Your task »
Transcribe the listing from its first line up to and including the line containing "Ưu điểm nổi".

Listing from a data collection
----

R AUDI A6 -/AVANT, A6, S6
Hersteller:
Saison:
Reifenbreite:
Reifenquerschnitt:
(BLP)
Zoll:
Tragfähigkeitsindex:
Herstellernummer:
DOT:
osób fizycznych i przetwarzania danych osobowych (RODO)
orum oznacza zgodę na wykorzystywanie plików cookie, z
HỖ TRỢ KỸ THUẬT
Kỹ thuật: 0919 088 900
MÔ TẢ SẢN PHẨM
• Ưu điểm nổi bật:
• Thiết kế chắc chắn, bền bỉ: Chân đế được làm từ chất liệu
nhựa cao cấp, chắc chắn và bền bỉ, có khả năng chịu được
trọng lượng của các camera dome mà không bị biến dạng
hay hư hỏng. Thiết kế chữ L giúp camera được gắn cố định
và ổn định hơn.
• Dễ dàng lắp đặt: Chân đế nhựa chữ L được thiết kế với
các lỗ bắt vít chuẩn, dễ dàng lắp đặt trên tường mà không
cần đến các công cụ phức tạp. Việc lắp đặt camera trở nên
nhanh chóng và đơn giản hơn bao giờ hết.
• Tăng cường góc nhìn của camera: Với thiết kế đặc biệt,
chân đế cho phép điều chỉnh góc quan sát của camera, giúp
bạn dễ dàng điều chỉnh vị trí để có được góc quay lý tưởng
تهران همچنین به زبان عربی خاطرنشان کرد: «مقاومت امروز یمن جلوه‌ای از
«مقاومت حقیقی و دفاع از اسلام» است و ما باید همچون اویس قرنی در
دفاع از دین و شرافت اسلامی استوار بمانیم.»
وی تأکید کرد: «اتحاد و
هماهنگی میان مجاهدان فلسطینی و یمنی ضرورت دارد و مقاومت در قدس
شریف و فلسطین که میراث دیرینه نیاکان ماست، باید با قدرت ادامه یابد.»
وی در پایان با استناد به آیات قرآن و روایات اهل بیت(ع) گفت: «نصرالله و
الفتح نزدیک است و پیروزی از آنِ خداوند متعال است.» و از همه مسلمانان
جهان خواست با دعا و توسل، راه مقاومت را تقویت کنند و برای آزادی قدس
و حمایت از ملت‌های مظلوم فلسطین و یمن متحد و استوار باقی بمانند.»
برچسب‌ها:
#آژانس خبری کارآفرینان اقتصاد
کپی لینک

----

Solution to this task »
R AUDI A6 -/AVANT, A6, S6
Hersteller:
Saison:
Reifenbreite:
Reifenquerschnitt:
(BLP)
Zoll:
Tragfähigkeitsindex:
Herstellernummer:
DOT:
osób fizycznych i przetwarzania danych osobowych (RODO)
orum oznacza zgodę na wykorzystywanie plików cookie, z
HỖ TRỢ KỸ THUẬT
Kỹ thuật: 0919 088 900
MÔ TẢ SẢN PHẨM
• Ưu điểm nổi bật:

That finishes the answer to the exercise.